Aitchison Street
From Worcester Activist wiki
Also SCHOOL ST.
Remember how streets were sprayed when you were young?
A happy horse came nodding down a hot dusty road. He pulled a large, wooden circular tank that looked like an enormous French wine vat on wheels.
At certain precious moments, the driver pulled a lever. Out gushed a shower of water, covering a width of about 25 feet.
The device that made this possible was the invention of a Worcester man. George T. Aitchison advertised Bancroft’s Patent Monitor Street Sprinkler in the 1800’s.
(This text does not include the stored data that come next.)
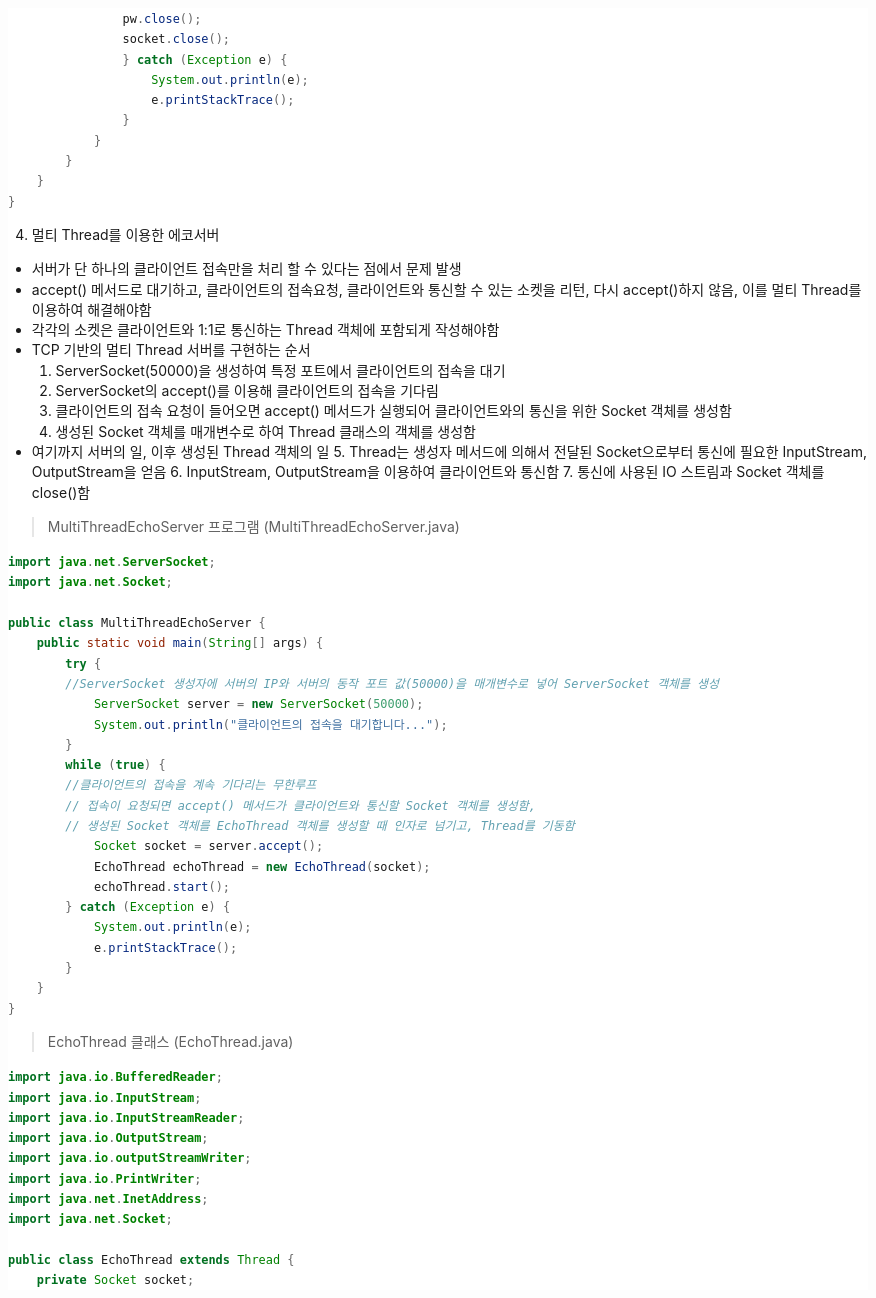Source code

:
 ```java
				pw.close();
				socket.close();
				} catch (Exception e) {
					System.out.println(e);
					e.printStackTrace();
				}				
			}
		}
	}
}
```
4) 멀티 Thread를 이용한 에코서버
- 서버가 단 하나의 클라이언트 접속만을 처리 할 수 있다는 점에서 문제 발생
- accept() 메서드로 대기하고, 클라이언트의 접속요청, 클라이언트와 통신할 수 있는 소켓을 리턴, 다시 accept()하지 않음, 이를 멀티 Thread를 이용하여 해결해야함
- 각각의 소켓은 클라이언트와 1:1로 통신하는 Thread 객체에 포함되게 작성해야함
- TCP 기반의 멀티 Thread 서버를 구현하는 순서
	1. ServerSocket(50000)을 생성하여 특정 포트에서 클라이언트의 접속을 대기
	2. ServerSocket의 accept()를 이용해 클라이언트의 접속을 기다림
	3. 클라이언트의 접속 요청이 들어오면 accept() 메서드가 실행되어 클라이언트와의 통신을 위한 Socket 객체를 생성함
	4. 생성된 Socket 객체를 매개변수로 하여 Thread 클래스의 객체를 생성함
- 여기까지 서버의 일, 이후 생성된 Thread 객체의 일
	5. Thread는 생성자 메서드에 의해서 전달된 Socket으로부터 통신에 필요한 InputStream, OutputStream을 얻음
	6. InputStream, OutputStream을 이용하여 클라이언트와 통신함 
	7. 통신에 사용된 IO 스트림과 Socket 객체를 close()함
> MultiThreadEchoServer 프로그램 (MultiThreadEchoServer.java)
```java
import java.net.ServerSocket;
import java.net.Socket;

public class MultiThreadEchoServer {
	public static void main(String[] args) {
		try {
		//ServerSocket 생성자에 서버의 IP와 서버의 동작 포트 값(50000)을 매개변수로 넣어 ServerSocket 객체를 생성
			ServerSocket server = new ServerSocket(50000);
			System.out.println("클라이언트의 접속을 대기합니다...");
		}
		while (true) {
		//클라이언트의 접속을 계속 기다리는 무한루프
		// 접속이 요청되면 accept() 메서드가 클라이언트와 통신할 Socket 객체를 생성함,
		// 생성된 Socket 객체를 EchoThread 객체를 생성할 때 인자로 넘기고, Thread를 기동함
			Socket socket = server.accept();
			EchoThread echoThread = new EchoThread(socket);
			echoThread.start();
		} catch (Exception e) {
			System.out.println(e);
			e.printStackTrace();
		}
	}
}
```
> EchoThread 클래스 (EchoThread.java)
```java
import java.io.BufferedReader;
import java.io.InputStream;
import java.io.InputStreamReader;
import java.io.OutputStream;
import java.io.outputStreamWriter;
import java.io.PrintWriter;
import java.net.InetAddress;
import java.net.Socket;

public class EchoThread extends Thread {
	private Socket socket;
```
His advertisement also read: “Carriage builder-open and top sleighs; carriage repository; new and second-hand carriages; manufacturer of Pleasure Sleighs, Barges, etc. A new and handsome Barge just built, carrying 24 persons, to be let at reasonable rates. Proprietor of the Worcester Lunatic Hospital and Lake Quinsigamond Omnibus Line. Leaves 365 Main street, six times daily.”
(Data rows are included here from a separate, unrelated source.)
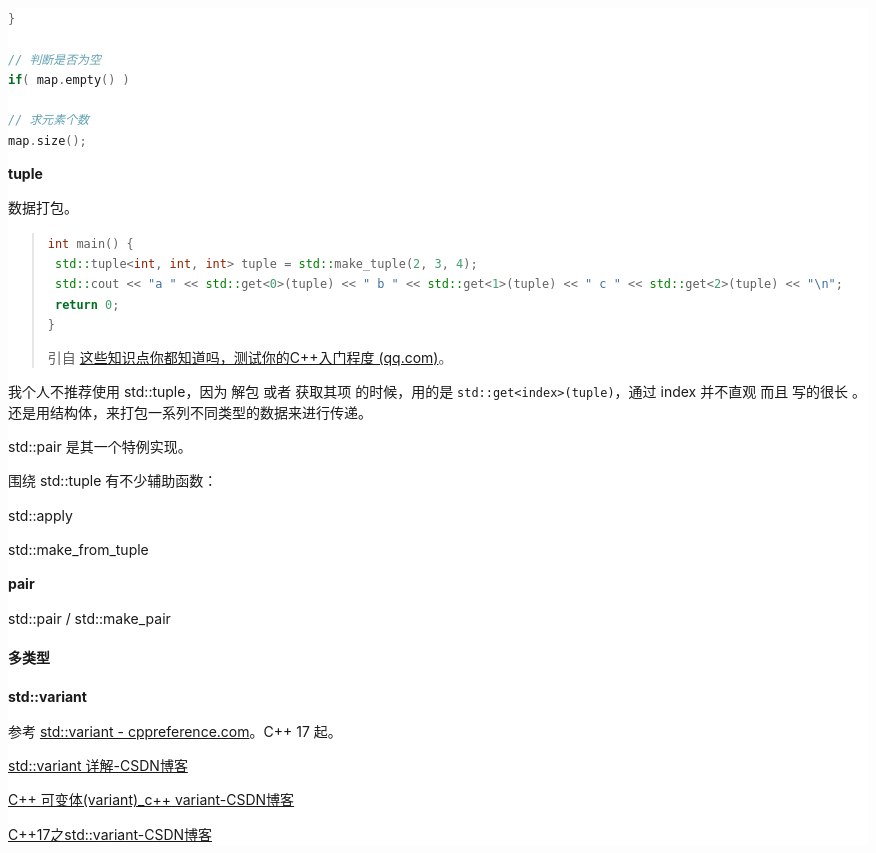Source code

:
 ```c++
}

// 判断是否为空
if( map.empty() )

// 求元素个数
map.size();
```



**tuple**

数据打包。

> ```c++
> int main() {
>  std::tuple<int, int, int> tuple = std::make_tuple(2, 3, 4);
>  std::cout << "a " << std::get<0>(tuple) << " b " << std::get<1>(tuple) << " c " << std::get<2>(tuple) << "\n";
>  return 0;
> }
> ```
>
> 引自 [这些知识点你都知道吗，测试你的C++入门程度 (qq.com)](https://mp.weixin.qq.com/s?__biz=MzkyODU5MTYxMA==&mid=2247493075&idx=1&sn=fcabde545f1863d5a1a2095696308b5b&source=41#wechat_redirect)。

我个人不推荐使用 std::tuple，因为 解包 或者 获取其项 的时候，用的是 `std::get<index>(tuple)`，通过 index 并不直观 而且 写的很长 。还是用结构体，来打包一系列不同类型的数据来进行传递。

std::pair 是其一个特例实现。



围绕 std::tuple 有不少辅助函数：

std::apply

std::make_from_tuple



**pair**

std::pair / std::make_pair



#### 多类型



**std::variant**

参考 [std::variant - cppreference.com](https://zh.cppreference.com/w/cpp/utility/variant)。C++ 17 起。

[std::variant 详解-CSDN博客](https://blog.csdn.net/chenpeizhi/article/details/143035296)

[C++ 可变体(variant)_c++ variant-CSDN博客](https://blog.csdn.net/weixin_45925735/article/details/129687498)

[C++17之std::variant-CSDN博客](https://blog.csdn.net/janeqi1987/article/details/100568096)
In addition to his carriage-making plant, Mr. Aitchison ran a prosperous repair business and had a storage and warehouse business on School street until 1912.
He came to Worcester when 21 to seek his fortune, and found it.
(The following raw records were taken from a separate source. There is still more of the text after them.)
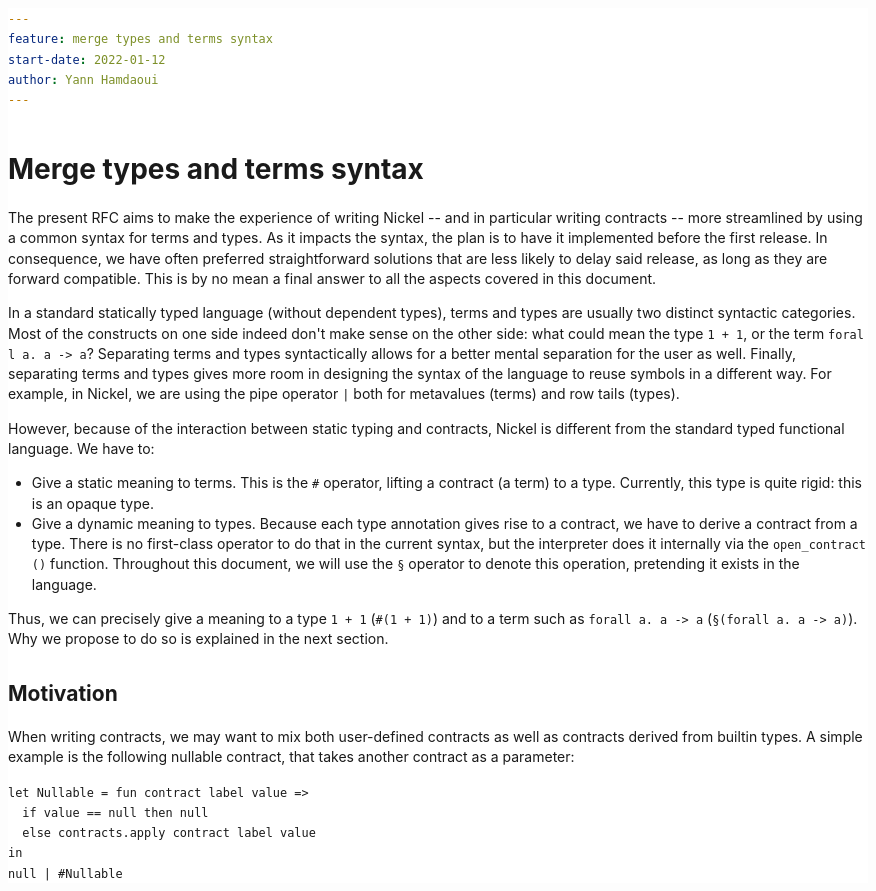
 ```yaml
---
feature: merge types and terms syntax
start-date: 2022-01-12
author: Yann Hamdaoui
---
```


# Merge types and terms syntax

The present RFC aims to make the experience of writing Nickel -- and in
particular writing contracts -- more streamlined by using a common syntax for
terms and types. As it impacts the syntax, the plan is to have it implemented
before the first release. In consequence, we have often preferred
straightforward solutions that are less likely to delay said release, as long as
they are forward compatible. This is by no mean a final answer to all the
aspects covered in this document.

In a standard statically typed language (without dependent types), terms and
types are usually two distinct syntactic categories. Most of the constructs on
one side indeed don't make sense on the other side: what could mean the type
`1 + 1`, or the term `forall a. a -> a`? Separating terms and types
syntactically allows for a better mental separation for the user as well.
Finally, separating terms and types gives more room in designing the syntax of
the language to reuse symbols in a different way. For example, in Nickel, we are
using the pipe operator `|` both for metavalues (terms) and row tails (types).

However, because of the interaction between static typing and contracts, Nickel
is different from the standard typed functional language. We have to:

- Give a static meaning to terms. This is the `#` operator, lifting a contract
  (a term) to a type. Currently, this type is quite rigid: this is an opaque
  type.
- Give a dynamic meaning to types. Because each type annotation gives rise
  to a contract, we have to derive a contract from a type. There is no
  first-class operator to do that in the current syntax, but the interpreter
  does it internally via the `open_contract()` function. Throughout this
  document, we will use the `§` operator to denote this operation, pretending it
  exists in the language.

Thus, we can precisely give a meaning to a type `1 + 1` (`#(1 + 1)`) and to a
term such as `forall a. a -> a` (`§(forall a. a -> a)`). Why we propose to do so is
explained in the next section.

## Motivation

When writing contracts, we may want to mix both user-defined contracts as well
as contracts derived from builtin types. A simple example is the following
nullable contract, that takes another contract as a parameter:

```nickel
let Nullable = fun contract label value =>
  if value == null then null
  else contracts.apply contract label value
in
null | #Nullable
```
At 14, he went from Ossining, N.Y., to Peru, Ill., a tip of 900 miles by stagecoach, to study engineering. Then he returned in 1845 as an apprentice carriage maker in Newark, N.J.
He was paid $25 a year and board.
Mr. Aitchison owned real estate on School street and other sections of Worcester.
When Aitchison Street was laid out about 1879, it was named for him.
The core of this article comes from A History of Your City Streets.